◆ EXTRACTED ENTRIES ◆

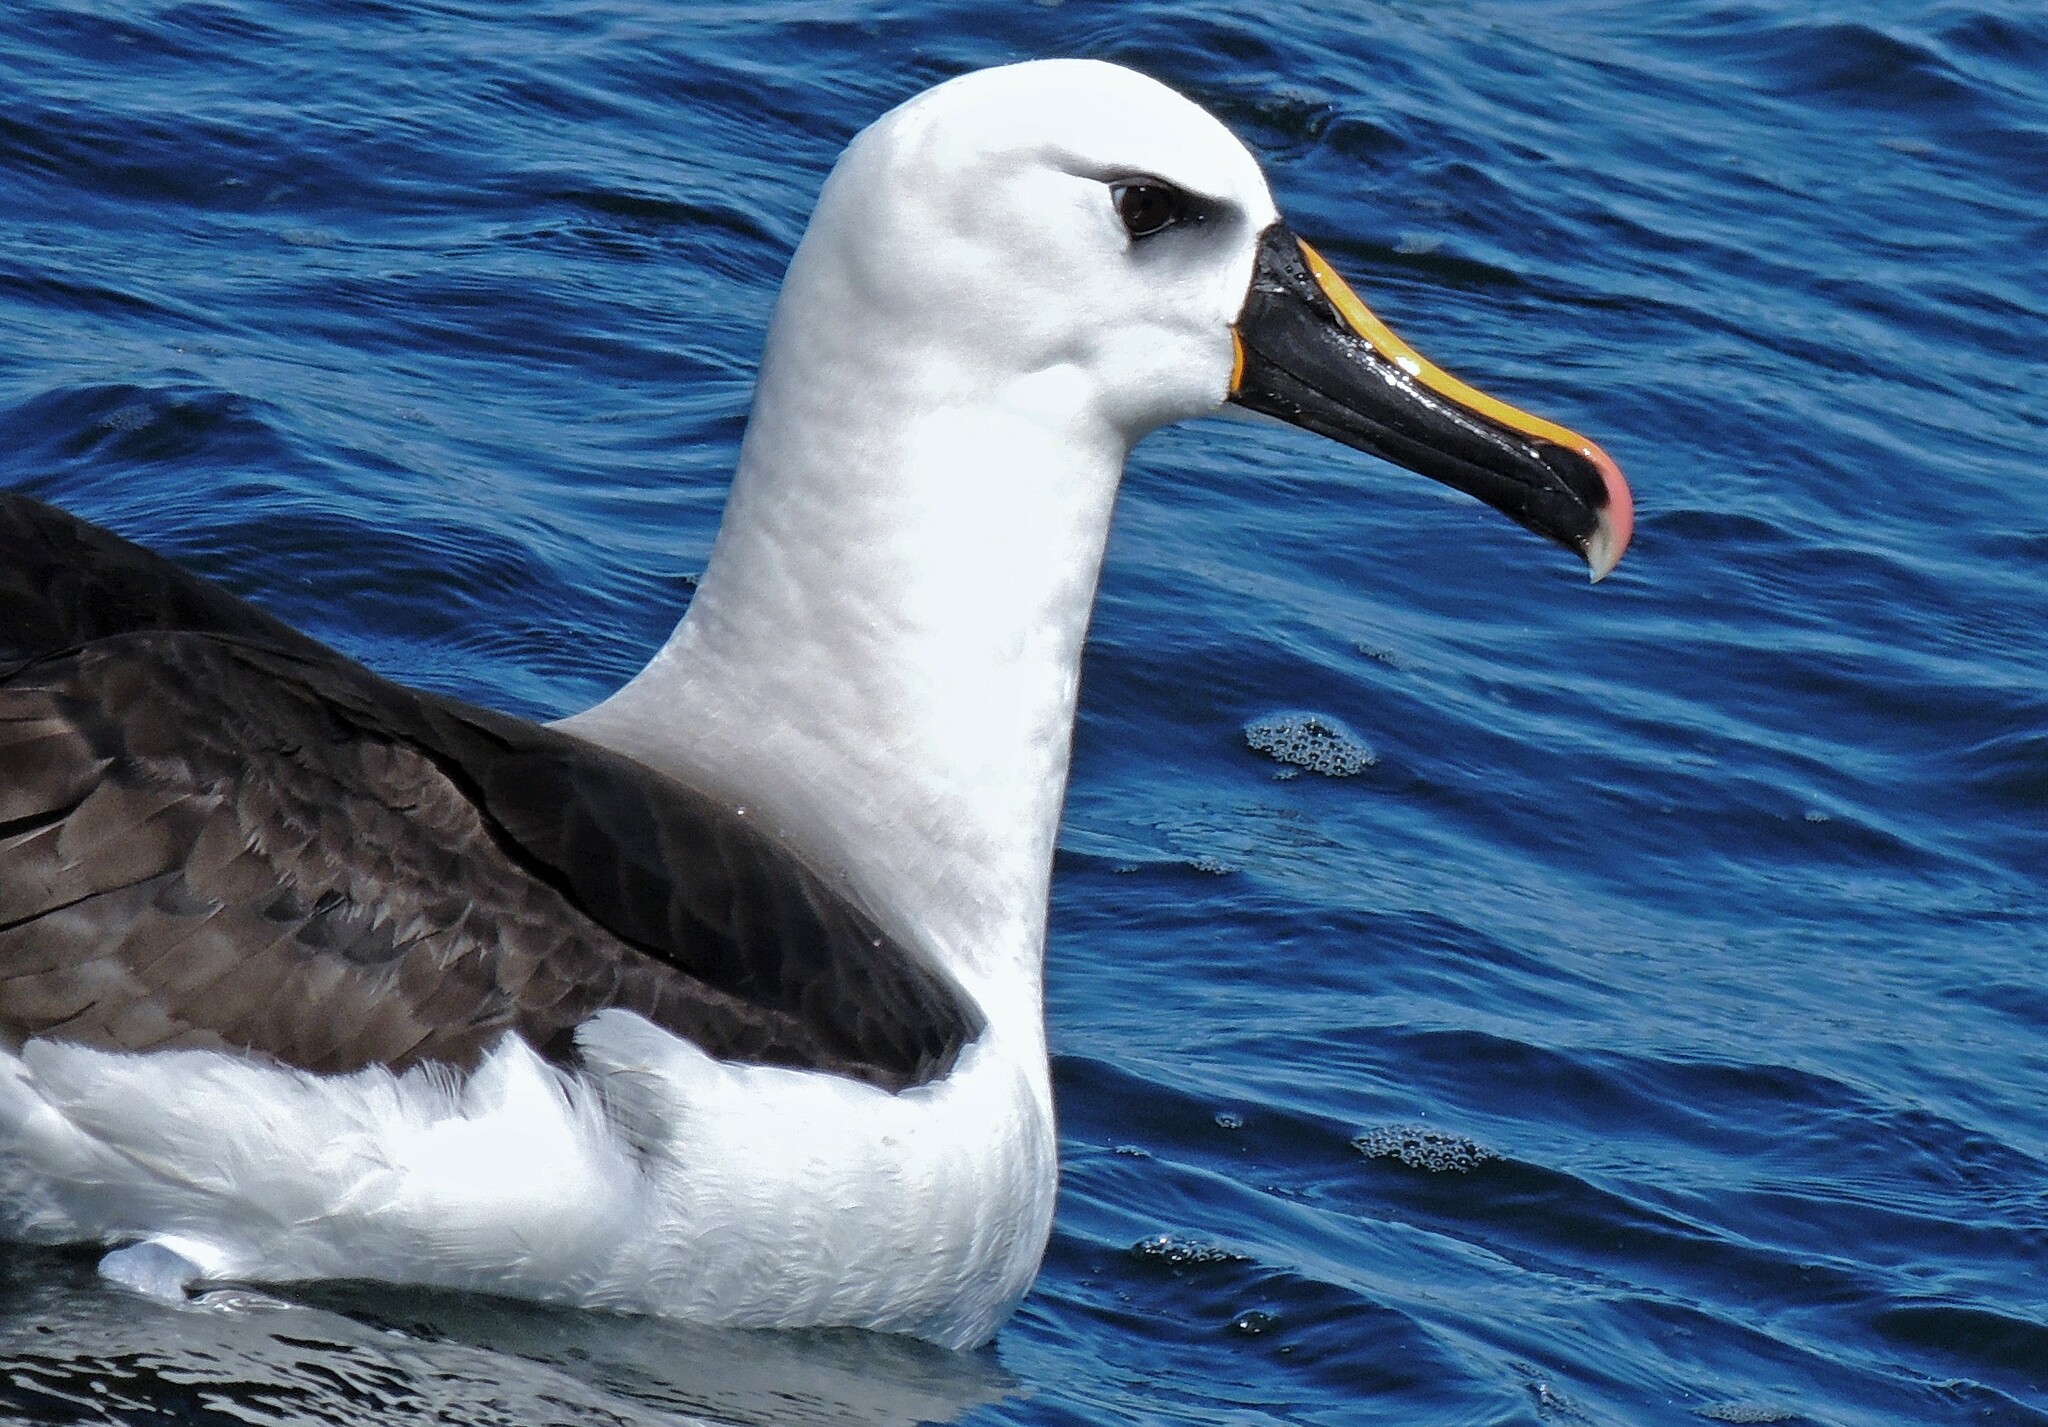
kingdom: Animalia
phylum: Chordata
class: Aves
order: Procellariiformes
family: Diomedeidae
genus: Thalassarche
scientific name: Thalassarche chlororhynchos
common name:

◆ WHAT YOU SHOULD DO ◆
Copy the material above with "common name" swapped for "vernacular name" and nothing else changed. Leave out the picture.

◆ EXERCISE OUTPUT ◆
kingdom: Animalia
phylum: Chordata
class: Aves
order: Procellariiformes
family: Diomedeidae
genus: Thalassarche
scientific name: Thalassarche chlororhynchos
vernacular name:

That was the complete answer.